Sunday, April 25, 2021

Review: What the Devil Knows by C.S. Harris

by C.S. Harris
Release Date: April 6th 2021
2021 Berkley Books
Kindle Edition; 336 Pages
ISBN: 978-0593102664
Genre: Fiction / Mystery / Historical
Source: Review copy from publisher

3.5 / 5 Stars

In 1811, two entire families were viciously murdered in their homes. A suspect--a young seaman named John Williams--was arrested. But before he could be brought to trial, Williams hanged himself in his cell. The murders ceased, and London slowly began to breathe easier. But when the lead investigator, Sir Edwin Pym, is killed in the same brutal way three years later and others possibly connected to the original case meet violent ends, the city is paralyzed with terror once more.

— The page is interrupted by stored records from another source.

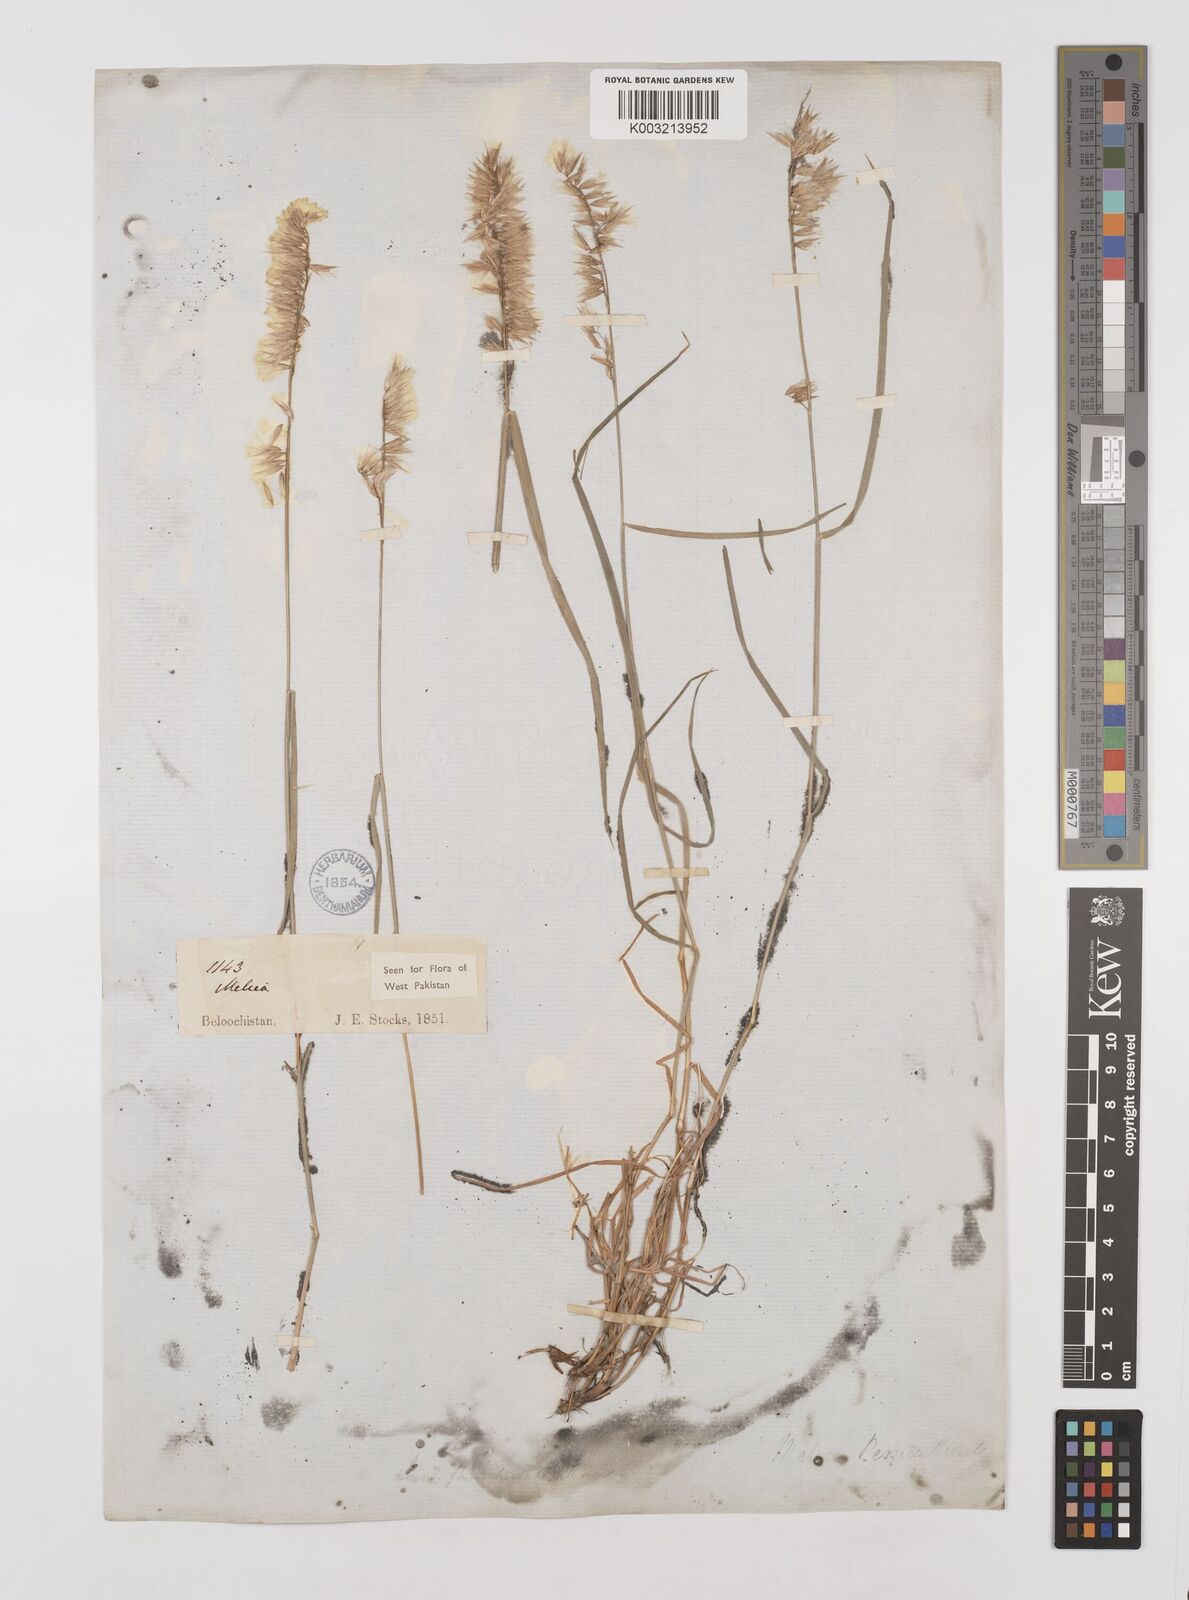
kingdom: Plantae
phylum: Tracheophyta
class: Liliopsida
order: Poales
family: Poaceae
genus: Melica
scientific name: Melica persica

Was the wrong man arrested for the murders? Bow Street magistrate Sir Henry Lovejoy turns to his friend Sebastian St. Cyr, Viscount Devlin, for assistance. Pym's colleagues are convinced his manner of death is a coincidence, but Sebastian has his doubts. The more he looks into the three-year-old murders, the more certain he becomes that the hapless John Williams was not the real killer. Which begs the question--who was and why are they dead set on killing again?
My Thoughts
What the Devil Knows is the next entry in the long-running Sebastian St. Cyr historical mystery series, and I enjoyed it quite a bit.  This series has been a favourite of mine since the first book was published and I have been an avid fan ever since, following Sebastian's story as he negotiated the treacherous politics of Regency England.  What I have always like about these books is the way the author manages to insert real-life events into her story lines, and this book is no exception, this time incorporating the Ratcliff Highway Murders into this story.  The stories are believable, solid, and interesting, with good character development from both the main and secondary characters, witty dialogue, and subtle political entanglements and power plays.  I thought this book was a solid entry, but didn't quite have that excitement and tension of previous books; it had a good plot, but I felt like it was setting the reader up for some future plot lines to come.
I love Sebastian St. Cyr as a character, but I love his wife, Hero, even more, and wish more of the plot centred on her doings.  Sebastian is still struggling to solve the mystery of his mother and his true paternity, so I feel like this aspect of the book slowed the book down a bit.  I do have to give the author credit though, as it could so easily have gone off course here, but she managed to keep the search for Sebastian's mother a secondary plot line even though you had this sense it would soon become something big in the future.  I do however, miss the more fiery Hero and her passion for helping those in need.  She really seems to have calmed down quite a bit and I feel like this is a weakness in the book. I also really missed Paul Gibson as we only got a few glimpses of him in this book.  
The mystery itself was quite solid, and I liked how the author inserted a real-life mystery, the Ratcliff Highway Murders, into this book, as well as other historical details and people.  It has always been one of the things I really liked about these books, the research and historical detail.  The plot was more of a police procedural-type mystery, with Sebastian going around investigating and interrogating a lot of people, there were an unusual amount of deaths in this one, and a plot twist I actually didn't see coming.  I did feel like Sebastian was going through the motions though, and I wasn't as invested in the story like I usually am.  Part of the problem is I felt like the author was setting up the book for future stories surrounding Sebastian's mother and Hero's father.  

What the Devil Knows was a solid historical mystery, but I don't think it was necessarily the best one of the series.  The characters were interesting as always, but I didn't really see a lot of development.  I did feel like this was a transitional book, a filler, to set up future plot lines.  The mystery itself was fascinating though, as the author uses a blend of true and invented stories to create a story that kept me guessing until the end, with plenty of twists and turns.  While you don't have to read the books in the series to understand this one, I do recommend you start from the beginning to get a sense of the underlying story lines that are being set up for future books and to understand some of the tensions between the characters.